The Athletic z okazji tysięcznego meczu Davida Moyesa w roli menedżera dotarło do ciekawych wieści z obozu Manchesteru United z czasów, gdy Szkot był szkoleniowcem dwudziestokrotnego mistrza Anglii. Marouane Fellaini, który pojawił się w klubie razem z nim, płakał po jego zwolnieniu.
Menedżer West Hamu w najbliższym starciu z Genkiem w ramach fazy grupowej Ligi Europy zaliczy swój tysięczny mecz w roli menedżera. W 51 z nich prowadził Manchester United. Jego kadencja w klubie z Old Trafford przypadła na sezon 2013/2014, kiedy przejął schedę po sir Aleksie Fergusonie.

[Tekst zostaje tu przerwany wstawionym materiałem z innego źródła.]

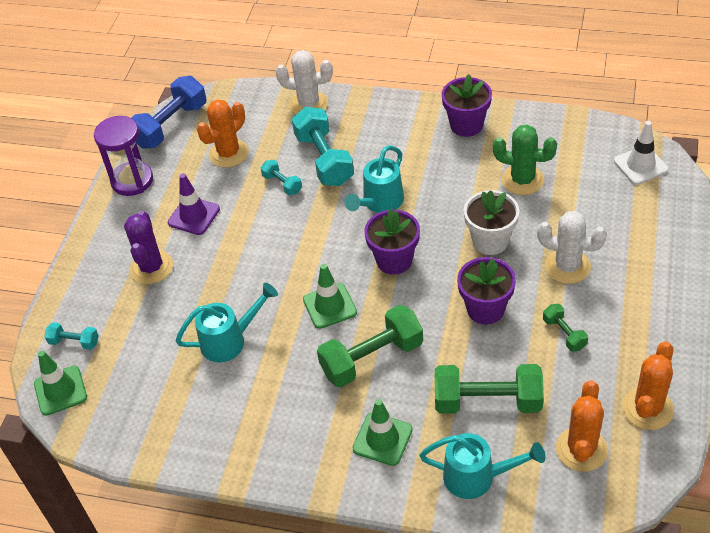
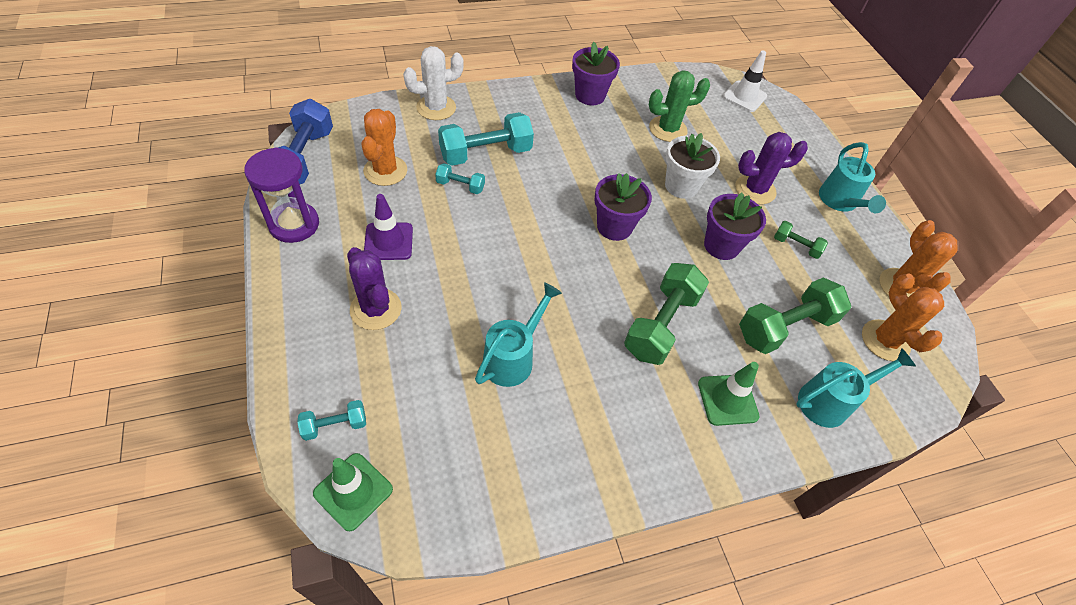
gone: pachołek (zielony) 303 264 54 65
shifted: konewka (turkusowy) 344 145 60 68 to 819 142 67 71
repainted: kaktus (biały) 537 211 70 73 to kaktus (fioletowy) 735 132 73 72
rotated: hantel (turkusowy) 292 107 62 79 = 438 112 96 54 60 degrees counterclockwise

Marouane Fellaini, który został sprowadzony do ekipy “Czerwonych Diabłów” przez szkockiego szkoleniowca, w rozmowie z The Athletic wyjawił, jak trudno przyjął wiadomość o jego zwolnieniu.
– Byłem smutny, kiedy został zwolniony, ponieważ wiem, jak bardzo chciał odnieść sukces. Jeśli spytacie wszystkich piłkarzy Evertonu, co myślą o Moyesie, to powiedzą wam, że jest przemiłym człowiekiem.
– Sprowadził mnie do Anglii, a potem ściągnął do Manchesteru United, jednego z największych klubów na świecie. Nigdy nie powiem niczego złego na jego temat.
– Mówiłem to od samego początku… Jeżeli otrzyma czas, to stworzy porządną drużynę. Oglądałem w tym sezonie kilka spotkań West Hamu. Stają się zespołem, który trudno pokonać.
– Jeżeli mam być szczery, to płakałem, kiedy dowiedziałem się, że Moyes stracił pracę w Manchesterze United. Sądziłem, że zostanie w tym klubie na długo. To był smutny dzień. Poszedłem do jego biura, aby się pożegnać, zanim on pożegnał się ze wszystkimi. Życzyłem mu powodzenia, ale był to dla mnie trudny czas.
– Moyes to gość z najwyższej półki, ma wielkie serce. Być może właśnie dlatego nie odniósł sukcesu w Manchesterze United. Może dlatego, że jest zbyt miły.
– Trafił do Hiszpanii, potem do Sunderlandu, aż otrzymał pracę w West Hamie. Uratował ich. Potem zdecydowali się na zmianę menedżera, ale Moyes pokazał, co się może wydarzyć, kiedy pozwoli mu się zbudować drużynę.